In this case, blockchain is acting as a “shared record-keeping system”, where each step in the supply chain accurately records what has been transferred. That tracking was once done with carbon copy paper, but it’s now done on a centralised IT system powered by blockchain.
As of 1 March, the seventh-largest holding in the fund is MicroStrategy [MSTR] with a weighting of 3.65%, which represents one of the token investments held by the fund.
While MicroStrategy is itself a software-as-a-service company, its management team has invested a significant portion of their treasury assets in Bitcoin. That effectively makes MicroStrategy “a listed entity that gives exposure to the performance of the Bitcoin price”.

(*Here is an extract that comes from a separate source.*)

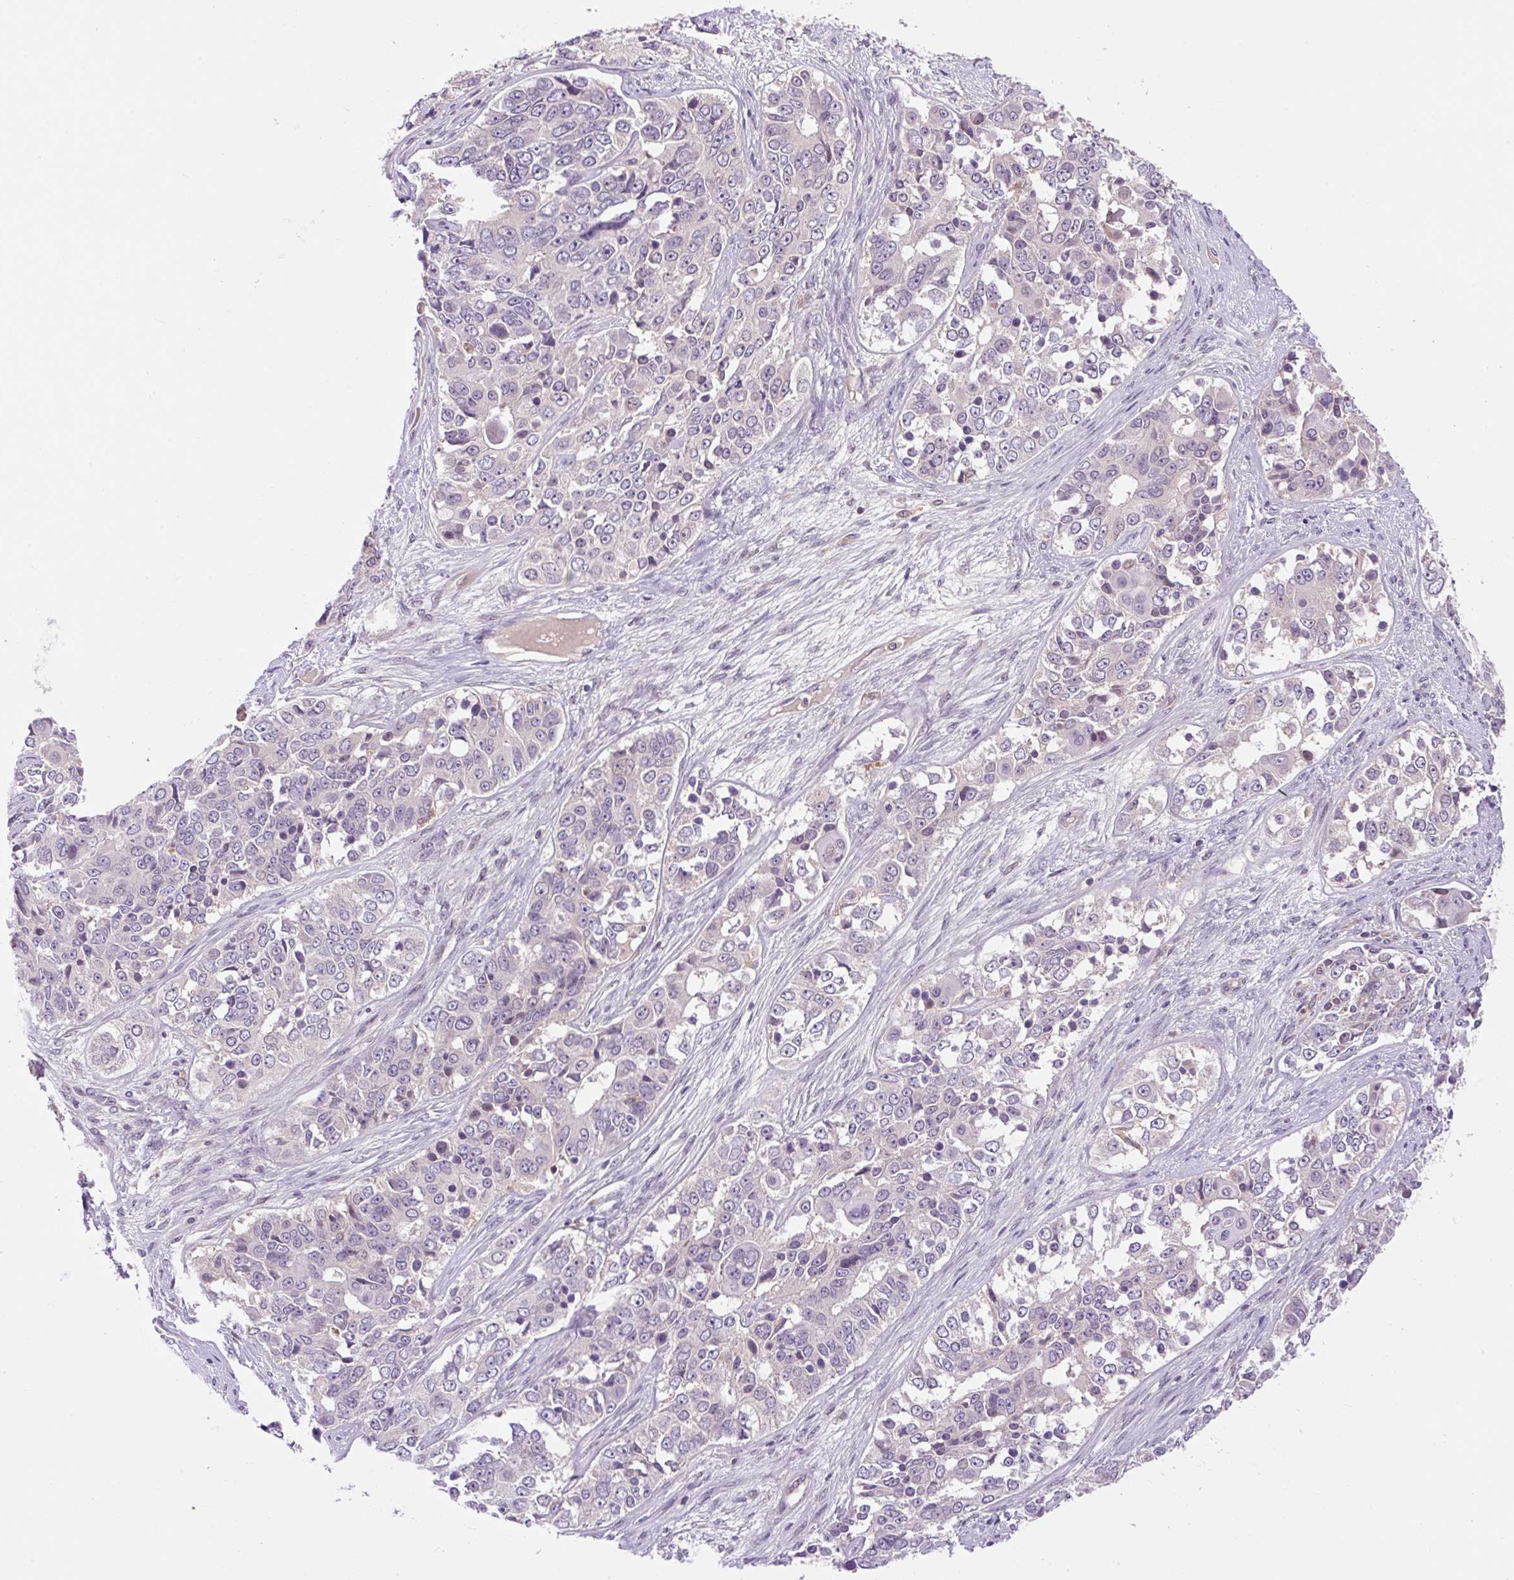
{"staining": {"intensity": "negative", "quantity": "none", "location": "none"}, "tissue": "ovarian cancer", "cell_type": "Tumor cells", "image_type": "cancer", "snomed": [{"axis": "morphology", "description": "Carcinoma, endometroid"}, {"axis": "topography", "description": "Ovary"}], "caption": "DAB (3,3'-diaminobenzidine) immunohistochemical staining of human ovarian endometroid carcinoma shows no significant expression in tumor cells.", "gene": "CARD11", "patient": {"sex": "female", "age": 51}}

While that isn’t a common trait among companies in the ETF, it furthers Invesco’s aim of providing exposure to the performance of blockchain. And since the ETF only invests in companies, it’s one of the ways it offers exposure to the coin’s price.
As for blockchain payment systems, “Block [SQ] is a great example”. The financial services and mobile payments company enable mobile point of sale for retailers. They’re in the fund because they also support the use of Bitcoin in trading and payments on their mobile app in the US and UK.
The fund holds shares of Block at a weighting of 2.22%.
Regulation is the future
Recent years have seen technology experiencing “growing pains”, Mellor emphasises: “we're still in the early days. It’s important to remember that the use of blockchain and the development of the technology is only about 10 years old.”
While he characterises this period as an “incredibly interesting and volatile ride”, Mellor believes that blockchain technology “has been proven to be robust”, and that we’re now “well beyond the proof-of-concept stage”. Nevertheless, “we're still in the foothills of a journey to the peak of the mountains.”
“We're still in the early days. It’s important to remember that the use of blockchain and the development of the technology is only about 10 years old”.
One key to getting up that hill to mass adoption of cryptocurrency will be regulation—something that governments in Japan and South Korea have been wise to make a priority of.
Regulation is, in general, a positive for this space. It means that you're setting in place adequate consumer protection [and] a foundation for how things work within the law.”
It allows consumers to deal with questions such as whether capital gains will need to be accounted for when paying for goods with cryptocurrencies.
“Those kinds of complications actually become clearer with regulation. And clarity is really what's required here.”
The Invesco CoinShares Global Blockchain UCITS ETF is up 15% year-to-date, and down 38.8% over the past 12 months.